Verbalization. Be able to summarize a philosophical position, without notes, using your own words. Be able to criticize a position this way.

Conversation and Debate. Be able to discuss issues in a focused and informed way with others in the class. This will involve listening closely to their points, then responding in a way that moves the discussion ahead.

Texts: Available at Auraria. Also, if you desire, online (see, for example, http://used.addall.com). If you buy your book online, make sure (1) that it is the correct edition, and (2) that you have it in time for class. See also http://www.bigdogtextbooks.com here in Denver.

Required:

John Dewey, Experience and Nature, Dover Publications; Enlarged, Revised edition (January 1, 2000), ISBN-10: 0486204715; ISBN-13: 978-0486204710

David Hildebrand, Dewey: A Beginner's Guide (Oneworld, 2008)

Recommended:

David Hildebrand, Beyond Realism and Antirealism: John Dewey and the Neopragmatists by (Vanderbilt U. Press, 2003), ISBN: 0826514278

Blackboard/Website: There are two online sites related to this course. Familiarize yourself with them right away. Both will offer you access to information about the course such as study questions, announcements, grades, extra credit assignments. 

1. The first and most important one is our course Blackboard site: https://blackboard.cuonline.edu. On this page are INSTRUCTIONS TO ENROLL. Please make sure you enroll right at the beginning of the class.

2. The second site is my home page at http://www.davidhildebrand.org. Here there are a variety of general study tips and resources in philosophy.

YOU MUST PRINT OUT ANY REQUIRED ONLINE READING AND BRING IT TO CLASS.

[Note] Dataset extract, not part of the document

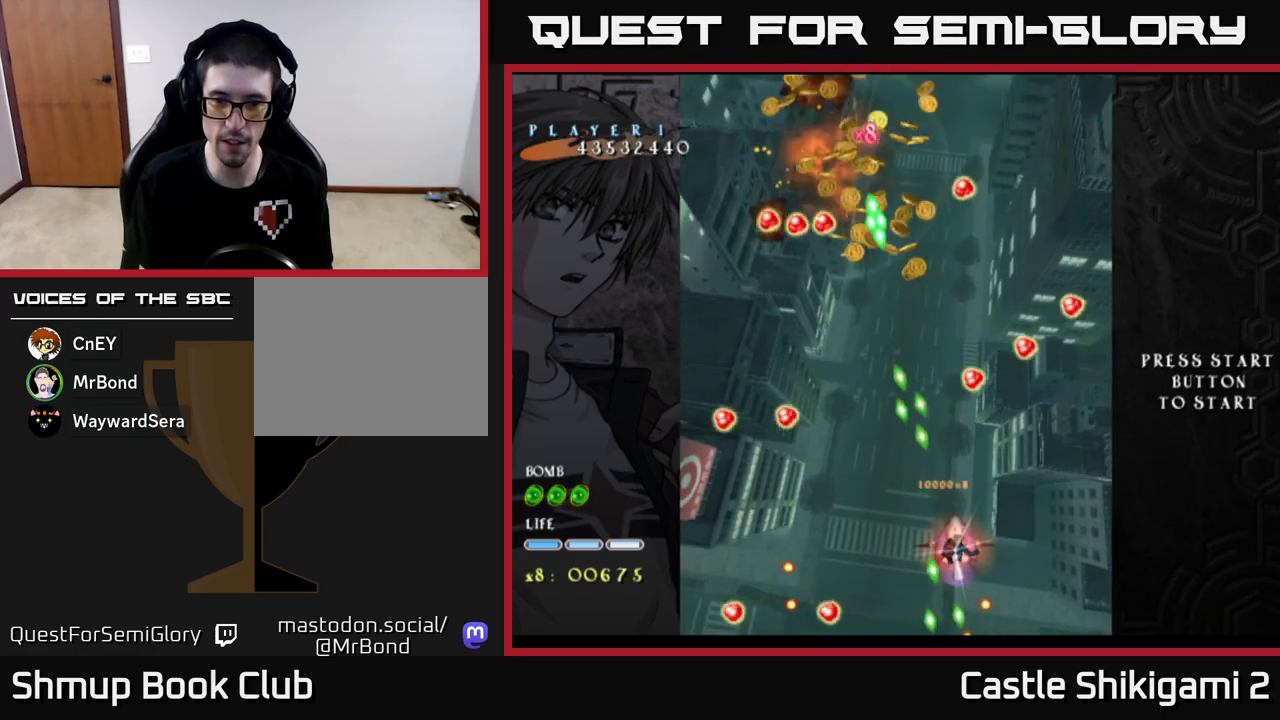
{"buttons": ["X", "DPAD_UP", "DPAD_RIGHT"], "left_stick": "center", "events": [[17, "DPAD_RIGHT", "down"], [50, "DPAD_DOWN", "down"], [83, "DPAD_RIGHT", "up"], [217, "DPAD_DOWN", "up"], [250, "DPAD_RIGHT", "down"], [350, "DPAD_UP", "down"], [383, "DPAD_RIGHT", "up"], [433, "DPAD_RIGHT", "down"]]}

Course Requirements/Evaluation:

Maximum points possible: 1000 points

(1) Participation 150 points or 15%

(2) Short Writings (10 total; half done by Oct. 11) 200 points or 20%

(3) Take home exam  #1 max: (1000-1500 words) 300 points or 30% (due Oct. 16 in class)

(4) Take home exam #2:

graduate students: 2500-3250 words 350 points or 35% (due Dec. 13, by noon)

undergraduate students: 1500-2000 

Graduate students: besides the different length exams for exam #2, expectations will be set at a higher level than undergraduates. If you have questions about this, please let me know.

Grades: There are 1000 possible points for this class. I use the plus/minus system. An "A" will be a body of work achieving at or above 930 points; an "A-" will be 900-929 points; a "B+" is 870-899 points, etc. Values for those letters, as well as the policies regarding other grades such as Incomplete, are available in the CU Academic Policies and Regulations section of the handbook. I have set out my standards of what a grade means on my FAQ section of my website.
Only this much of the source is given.